Outer area of S = outer area of S closure, analysis

[missavvy]

Homework Statement

Show that the outer area of S = outer area of the closure of S

Homework Equations

The Attempt at a Solution

I don't really understand 100% the difference between the set S and the closure of S.
I know the closure is S $$\cup$$ $$\partial$$S (the boundary of S), but then what does that mean S is?
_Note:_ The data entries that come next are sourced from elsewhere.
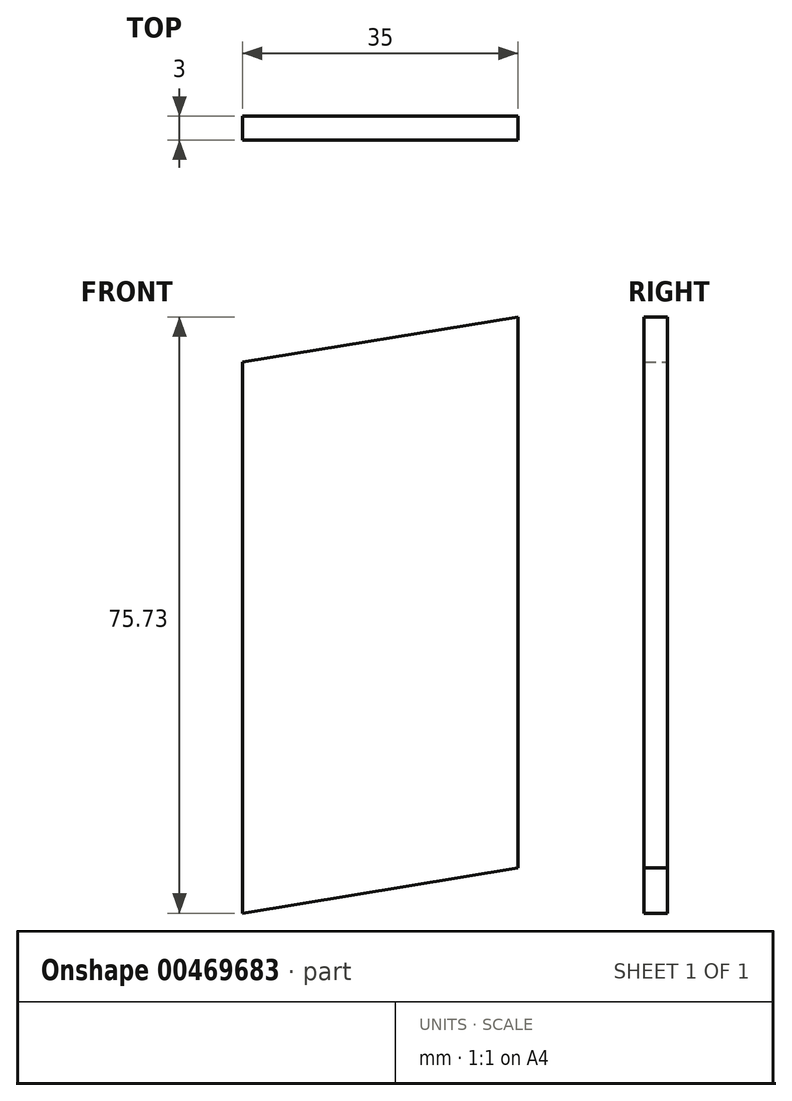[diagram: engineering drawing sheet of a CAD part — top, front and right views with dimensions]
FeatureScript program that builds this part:
annotation { "Feature Type Name" : "Feature", "Feature Type Description" : "" }
export const myFeature = defineFeature(function(context is Context, id is Id, definition is map)
    precondition{}
    {
        {
            var Q0;
            Q0=qCreatedBy(makeId("Front.planeOp"),FACE);
            var sketch = newSketch(context, id + "F0", { "sketchPlane" : qUnion([Q0])});
            skLineSegment(sketch, "E0", {"start": v(0, 0) * mm, "end": v(0, 35) * mm, "construction": true});
            skLineSegment(sketch, "E1", {"start": v(0, 0) * mm, "end": v(35, 0) * mm});
            skLineSegment(sketch, "E2.MirrorCS", {"start": v(0, 0) * mm, "end": v(-35, 0) * mm});
            skLineSegment(sketch, "E3", {"start": v(-35, 0) * mm, "end": v(-35, 35) * mm, "construction": true});
            skLineSegment(sketch, "E4", {"start": v(-35, 35) * mm, "end": v(-40.73, 35) * mm});
            skLineSegment(sketch, "E5", {"start": v(-40.73, 35) * mm, "end": v(-35, 0) * mm});
            skLineSegment(sketch, "E6", {"start": v(-40.73, 35) * mm, "end": v(29.27, 35) * mm});
            skPoint(sketch, "E6.endSnap0", {"position": v(-37.87, 35) * mm});
            skLineSegment(sketch, "E7", {"start": v(29.27, 35) * mm, "end": v(35, 0) * mm});
            skSolve(sketch);
        }
        {
            var Q0;
            Q0=makeQuery(id+"F0.imprint","IMPRINT",FACE,{"disambiguationData":[TD([[makeQuery(id+"F0.imprint","IMPRINT",EDGE,{"derivedFrom":sQuery(id+"F0.wireOp",EDGE,"E1")}),1.0]])]});
            extrude(context, id + "F1", {"entities" : qUnion([Q0]), "depth" : 3 * mm});
        }
        {
            var Q0;
            Q0=makeQuery(id+"F1.opExtrude","SWEPT_BODY",BODY,{"disambiguationData":[OSD([sQuery(id+"F0.wireOp",EDGE,"E1"),sQuery(id+"F0.wireOp",EDGE,"E2.MirrorCS"),sQuery(id+"F0.wireOp",EDGE,"E5"),sQuery(id+"F0.wireOp",EDGE,"E6"),sQuery(id+"F0.wireOp",EDGE,"E7")])]});
            var Q1;
            Q1=makeQuery(id+"F1.opExtrude","SWEPT_EDGE",EDGE,{"disambiguationData":[OSD([sQuery(id+"F0.wireOp",EDGE,"E2.MirrorCS"),sQuery(id+"F0.wireOp",EDGE,"E5")])]});
            transform(context, id + "F2", {"entities" : qUnion([Q0]), "transformType" : TransformType.ROTATION, "transformAxis" : qUnion([Q1]), "angle" : 90 * degree, "makeCopy" : false});
        }
    });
Since S is not the same as the interior of S or the closure..

Anyways,
Let A denote the outer area.

I'm starting by showing that A(S) $$\leq$$ A(Cls).
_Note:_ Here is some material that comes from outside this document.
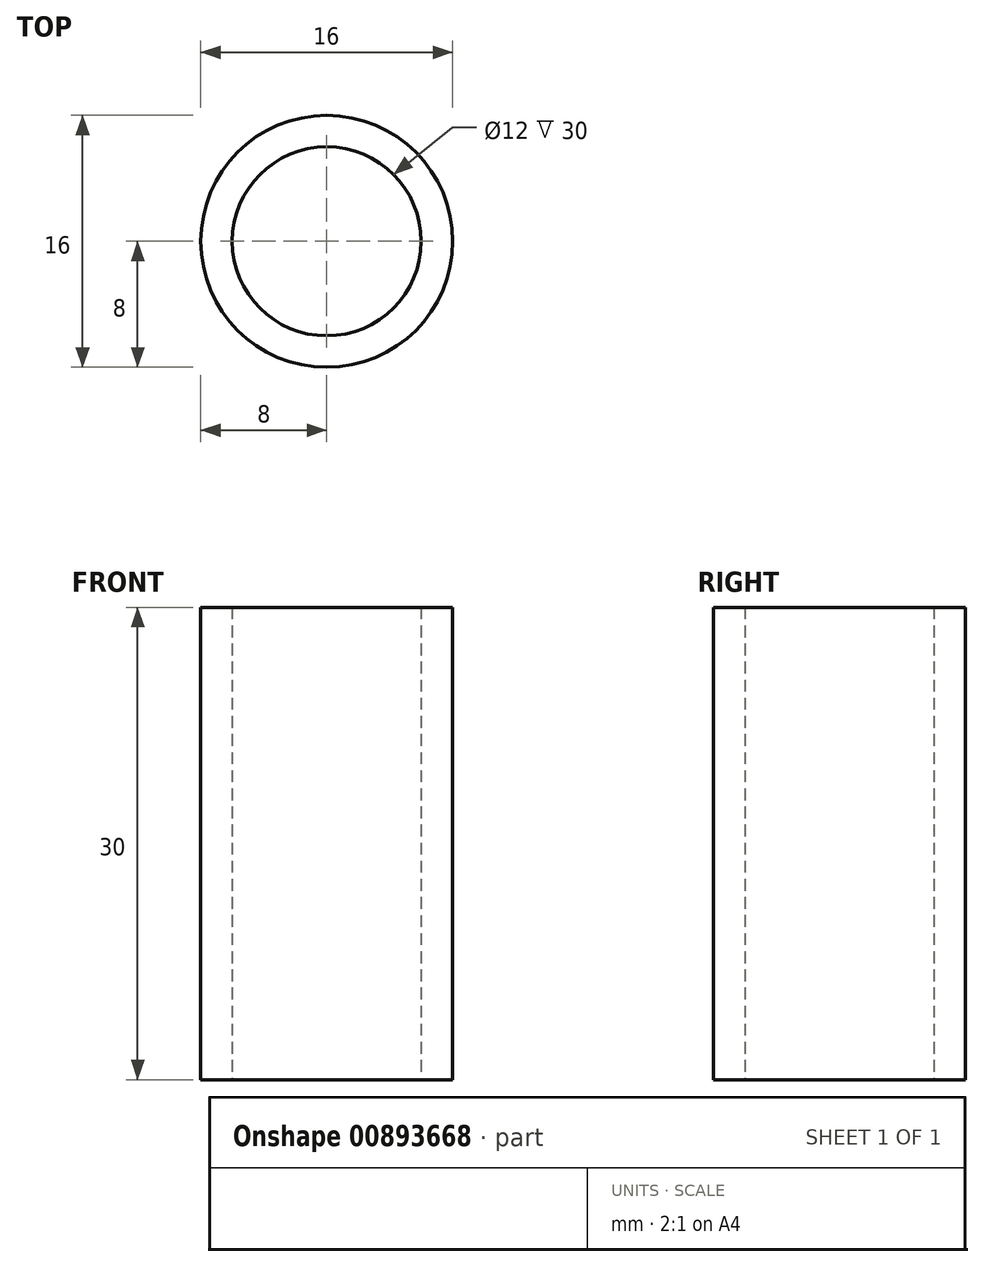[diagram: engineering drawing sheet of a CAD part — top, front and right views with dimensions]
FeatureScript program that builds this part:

Let a partition of a rectangle which contains R, P= {x_i, y_j} Then
S = upper sum, 1 = characteristic function

S_p(1_s) = $$\sum$$ M_ij A(R_ij)

Where M_ij = sup{1_s(x,y); (x,y) belong to Rij}

I'm trying to figure out how the rectangles are defined in S, is it just R_ij $$\cap$$S?
Then
S_p(1_s) $$\leq$$ $$\sum$$ M_ij A(R_ij) = S_p1_[Cls(S)]
R_ij $$\cap$$ S & R_ij $$\cap$$ $$\partial$$S
Anyways once I show that A(S)$$\leq$$ A(Cls), I think the other inequality will be harder.. any tips?

If possible, could someone maybe describe it as a picture? I find I understand this stuff much better visually..

Thanks :)

 

[Robert1986]

Let's think in R, for a minute. And let's think about the open interval (0,1) in particular. Now, think about placing a divider to the left of 0 and one to the right of 0. Now slide the two dividers together as far as they can go without actually touching either a point of (0,1) or a boundary point of (0,1). The stuff between the dividers is the closure of (0,1). In other words, it is kind of like putting a fence on the boundary points of a set and then saying everything on the inside of the fence, and the fence it self is the closure of that set.

So, open sets do not contain their boundaries, that is the difference.

Can you show that the boundary of a set S takes up no "area" (whatever "area" is)?

 

[missavvy]

Yes, if the boundary has zero content. So if were to show that the area of the boundary, which is a part of the closure, has no area then they would be equal.

 

[Robert1986]

Yes, if the boundary has zero content. So if were to show that the area of the boundary, which is a part of the closure, has no area then they would be equal.

Correct, since the closure of a set consists of the boundary points of the set and the sets interior points.